Your task =
In your copy, leave out the pictures and repeat every record exactly.

Input =

----------------

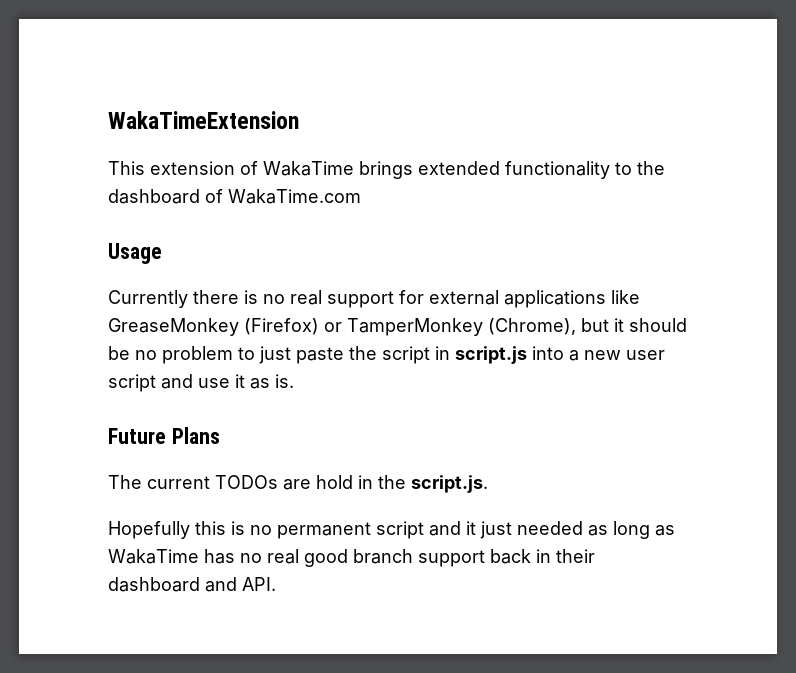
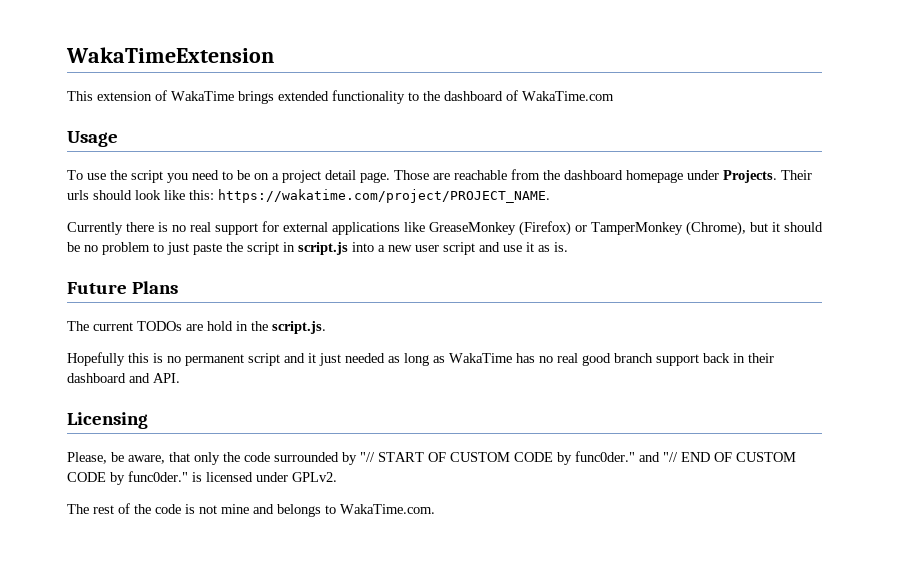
(162, 253) none -> [67,169,812,183] [67,189,550,203] // To use the script you need to be on a project detail page. Those are reachable from the dashboard homepage under Projects. Their urls should look like this: https://wakatime.com/project/PROJECT_NAME.
(276, 584) none -> [67,412,148,429] [67,451,796,465] [67,471,337,485] [67,503,435,517] // Licensing // Please, be aware, that only the code surrounded by "// START OF CUSTOM CODE by func0der." and "// END OF CUSTOM CODE by func0der." is licensed under GPLv2. // The rest of the code is not mine and belongs to WakaTime.com.

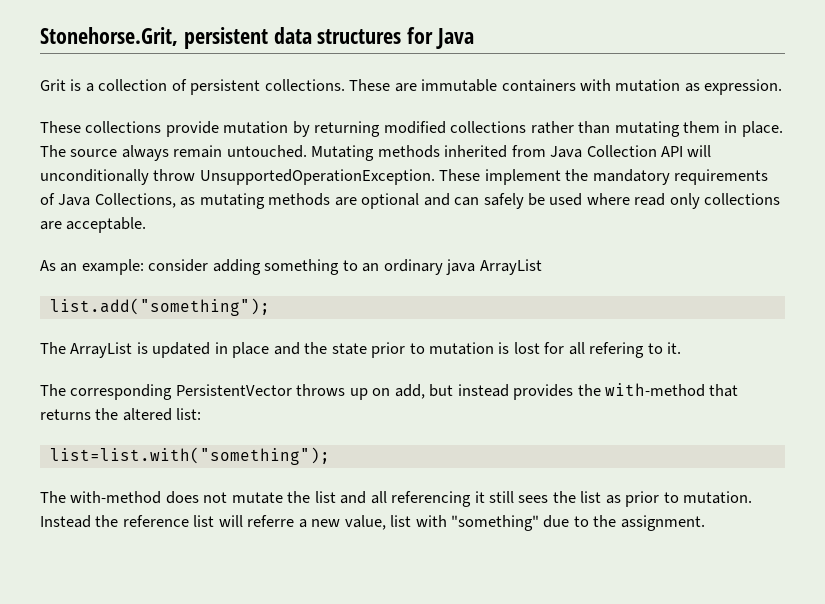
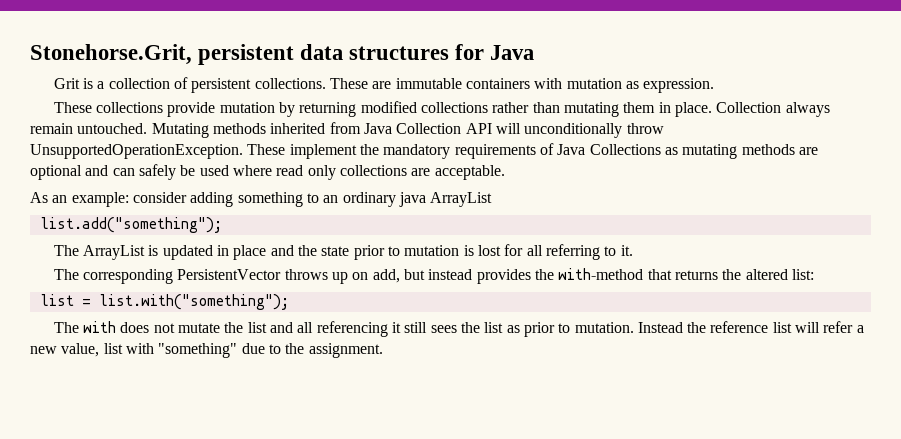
[40,145,118,157] The source -> [716,102,782,113] Collection
[94,193,176,208] Collections, -> [589,144,661,155] Collections
[589,342,645,358] refering -> [545,244,600,260] referring
[49,447,330,465] [40,491,162,504] list=list.with("something"); // The with-method -> [39,294,289,310] [53,321,117,333] list = list.with("something"); // The with
[247,515,295,527] referre -> [823,321,854,333] refer

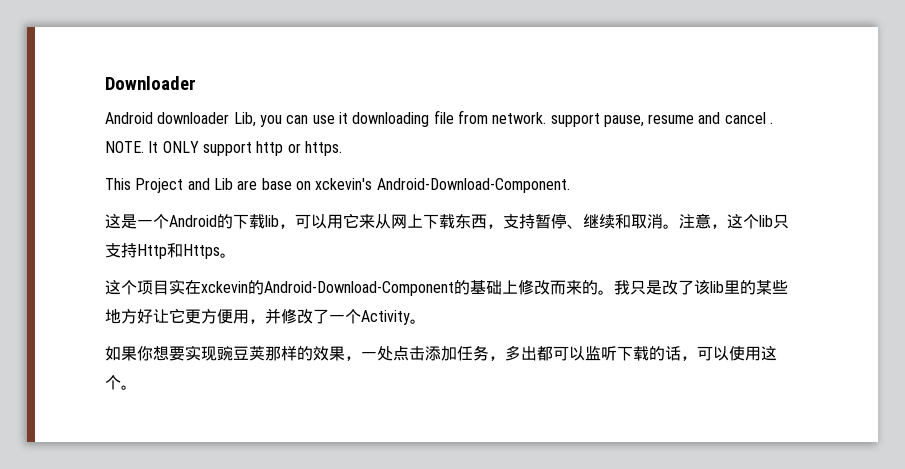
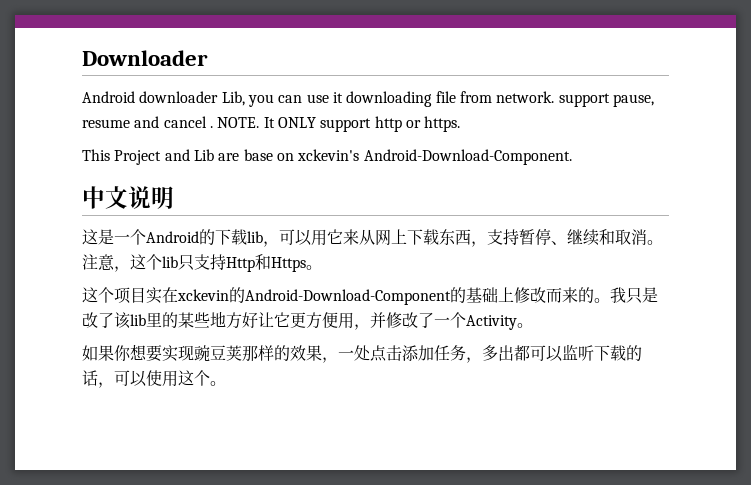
(570, 185) none -> [82,186,174,209] // 中文说明

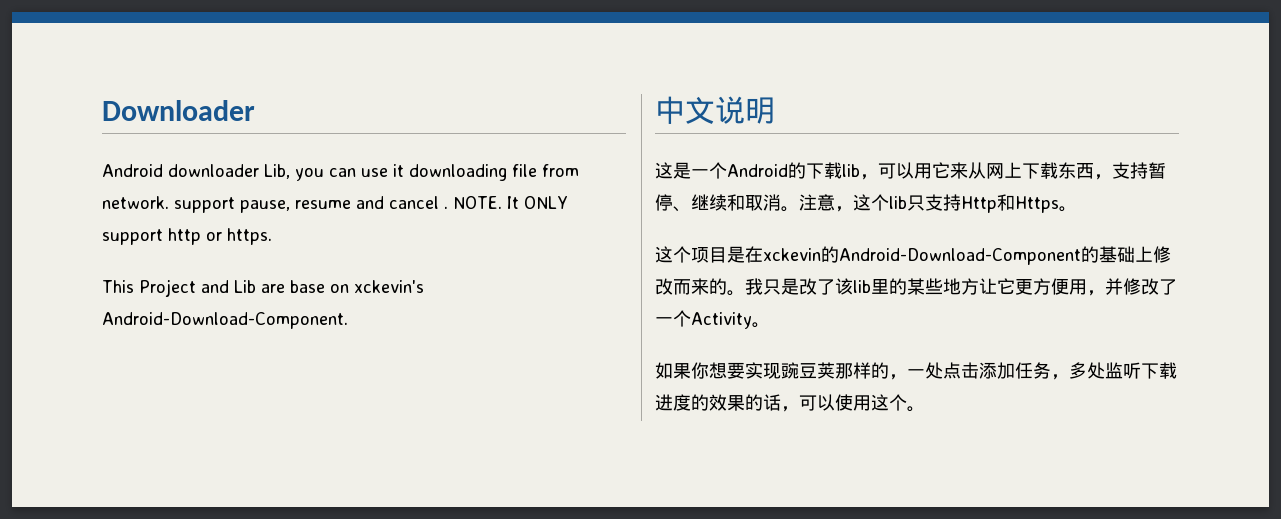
[146,287,162,304] 实 -> [727,246,745,263] 是
[242,312,258,328] 好 -> (979, 286) none
[290,345,322,361] 效果 -> (889, 370) none
[498,344,626,362] 出都可以监听下载 -> [1087,362,1177,379] [655,394,745,411] 处监听下载进度的效果

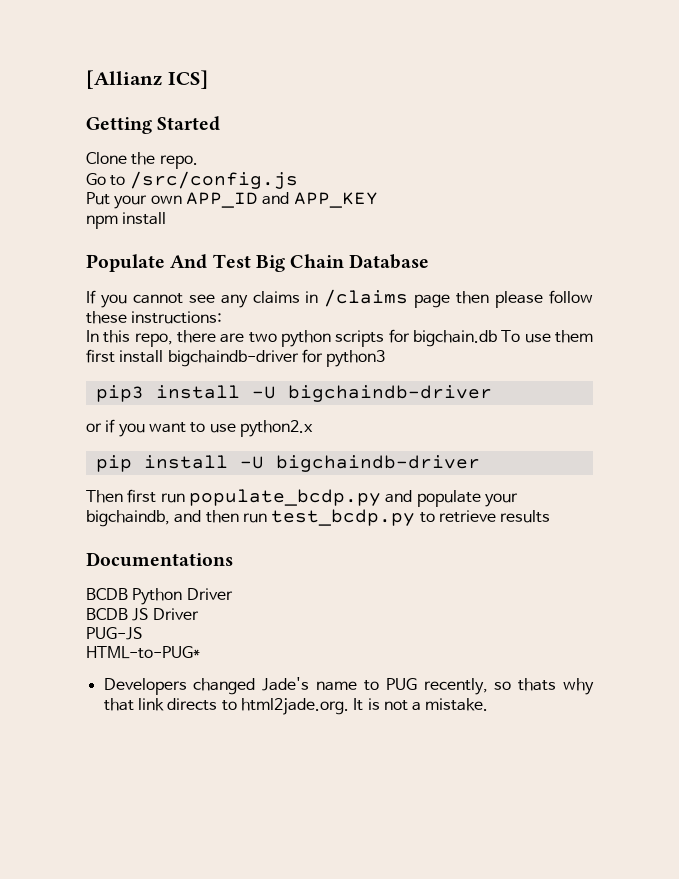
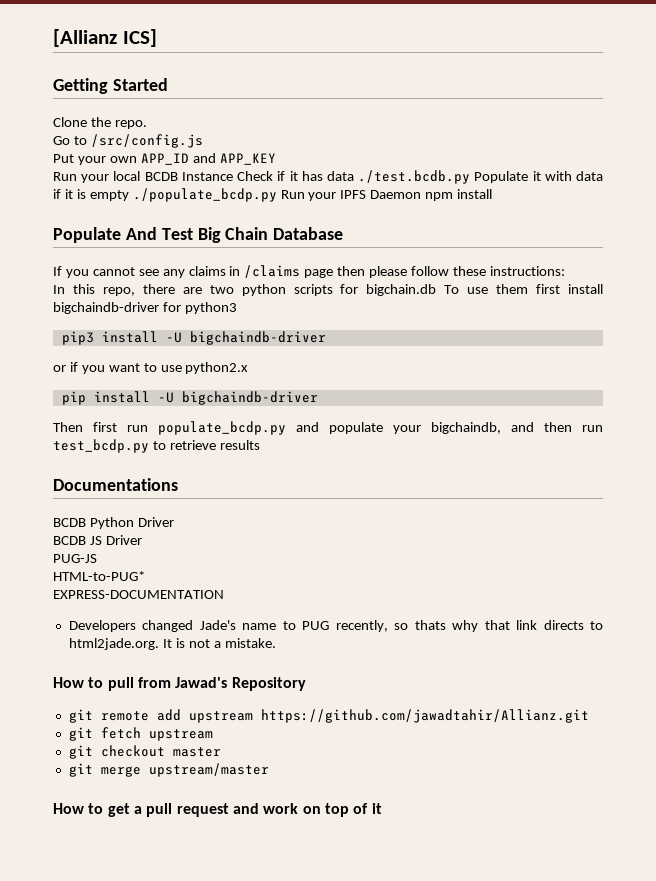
(378, 200) none -> [53,170,604,184] [53,188,422,202] Run your local BCDB Instance Check if it has data ./test.bcdb.py Populate it with data if it is empty ./populate_bcdp.py Run your IPFS Daemon
(200, 652) none -> [53,590,224,599] // EXPRESS-DOCUMENTATION
(489, 704) none -> [53,677,306,691] [68,709,589,723] [68,727,213,741] [68,745,221,759] [68,763,269,777] [53,803,382,817] // How to pull from Jawad's Repository // git remote add upstream https://github.com/jawadtahir/Allianz.git // git fetch upstream // git checkout master // git merge upstream/master // How to get a pull request and work on top of it

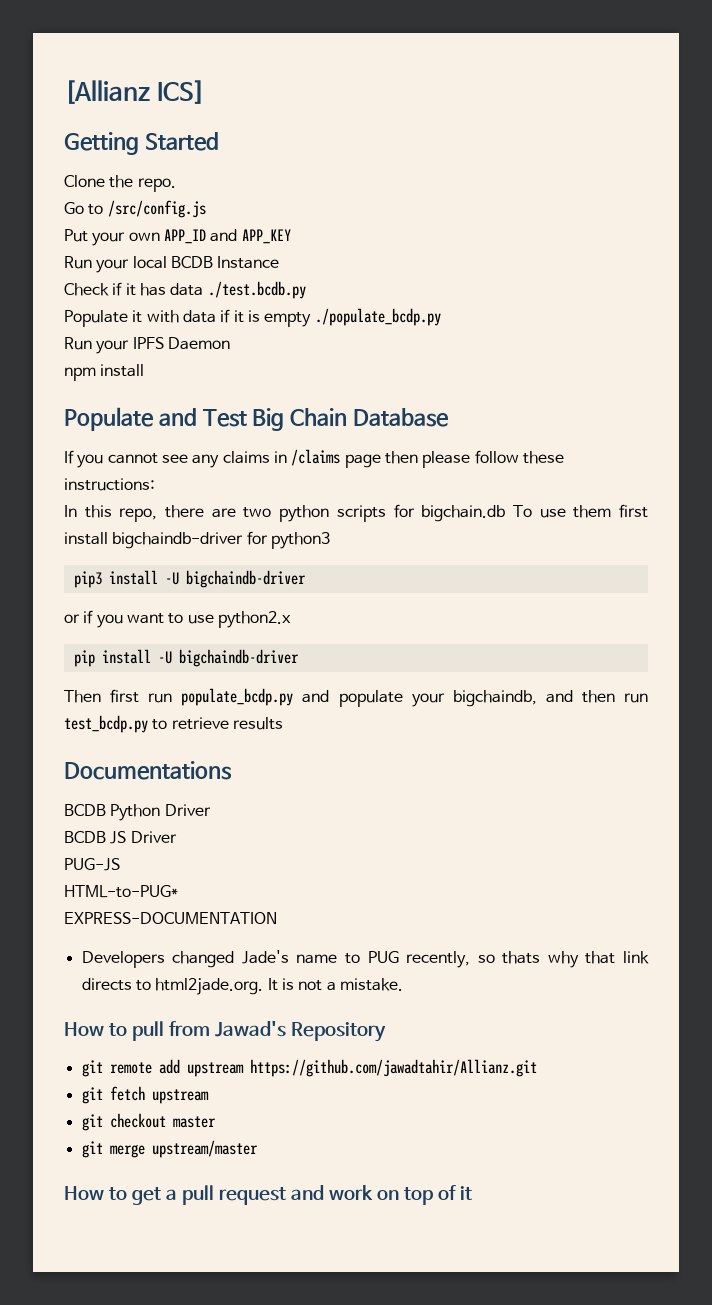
(233, 176) none -> (280, 262) //
(471, 177) none -> (306, 290) //
(277, 195) none -> (441, 317) //
(422, 194) none -> (230, 343) //
[125,227,157,240] And -> [158,408,197,426] and

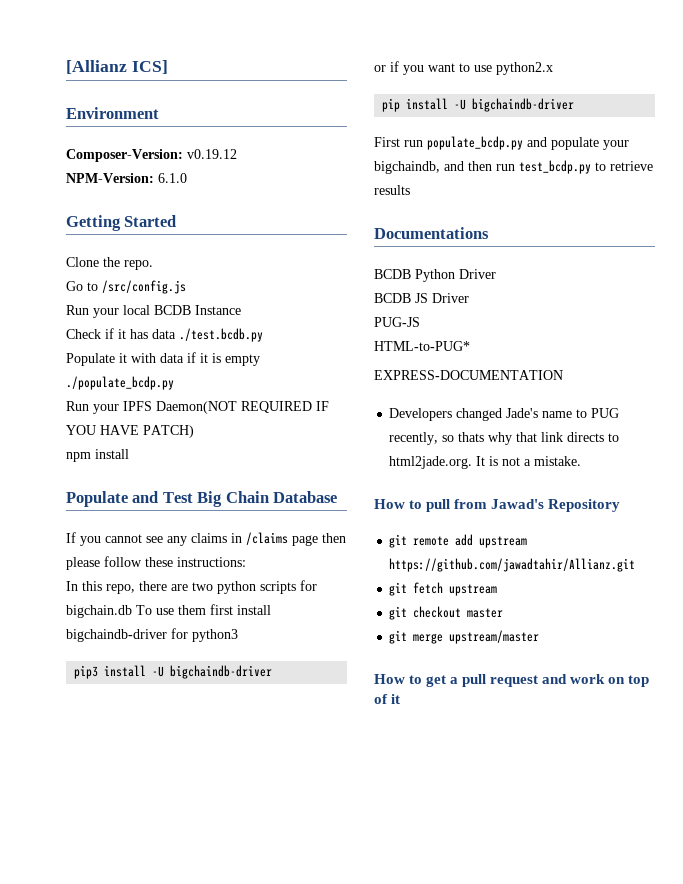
(205, 92) none -> [66,107,159,119] [66,149,237,162] [66,173,187,183] // Environment // Composer-Version: v0.19.12 // NPM-Version: 6.1.0
[64,229,291,246] // Put your own APP_ID and APP_KEY -> (186, 287) none
[167,337,230,350] Daemon -> [156,401,329,414] [66,425,194,438] Daemon(NOT REQUIRED IF YOU HAVE PATCH)
[64,689,140,703] Then first -> [374,137,400,147] First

----------------

Response =
(162, 253) none -> [67,169,812,183] [67,189,550,203] // To use the script you need to be on a project detail page. Those are reachable from the dashboard homepage under Projects. Their urls should look like this: https://wakatime.com/project/PROJECT_NAME.
(276, 584) none -> [67,412,148,429] [67,451,796,465] [67,471,337,485] [67,503,435,517] // Licensing // Please, be aware, that only the code surrounded by "// START OF CUSTOM CODE by func0der." and "// END OF CUSTOM CODE by func0der." is licensed under GPLv2. // The rest of the code is not mine and belongs to WakaTime.com.

[40,145,118,157] The source -> [716,102,782,113] Collection
[94,193,176,208] Collections, -> [589,144,661,155] Collections
[589,342,645,358] refering -> [545,244,600,260] referring
[49,447,330,465] [40,491,162,504] list=list.with("something"); // The with-method -> [39,294,289,310] [53,321,117,333] list = list.with("something"); // The with
[247,515,295,527] referre -> [823,321,854,333] refer

(570, 185) none -> [82,186,174,209] // 中文说明

[146,287,162,304] 实 -> [727,246,745,263] 是
[242,312,258,328] 好 -> (979, 286) none
[290,345,322,361] 效果 -> (889, 370) none
[498,344,626,362] 出都可以监听下载 -> [1087,362,1177,379] [655,394,745,411] 处监听下载进度的效果

(378, 200) none -> [53,170,604,184] [53,188,422,202] Run your local BCDB Instance Check if it has data ./test.bcdb.py Populate it with data if it is empty ./populate_bcdp.py Run your IPFS Daemon
(200, 652) none -> [53,590,224,599] // EXPRESS-DOCUMENTATION
(489, 704) none -> [53,677,306,691] [68,709,589,723] [68,727,213,741] [68,745,221,759] [68,763,269,777] [53,803,382,817] // How to pull from Jawad's Repository // git remote add upstream https://github.com/jawadtahir/Allianz.git // git fetch upstream // git checkout master // git merge upstream/master // How to get a pull request and work on top of it

(233, 176) none -> (280, 262) //
(471, 177) none -> (306, 290) //
(277, 195) none -> (441, 317) //
(422, 194) none -> (230, 343) //
[125,227,157,240] And -> [158,408,197,426] and

(205, 92) none -> [66,107,159,119] [66,149,237,162] [66,173,187,183] // Environment // Composer-Version: v0.19.12 // NPM-Version: 6.1.0
[64,229,291,246] // Put your own APP_ID and APP_KEY -> (186, 287) none
[167,337,230,350] Daemon -> [156,401,329,414] [66,425,194,438] Daemon(NOT REQUIRED IF YOU HAVE PATCH)
[64,689,140,703] Then first -> [374,137,400,147] First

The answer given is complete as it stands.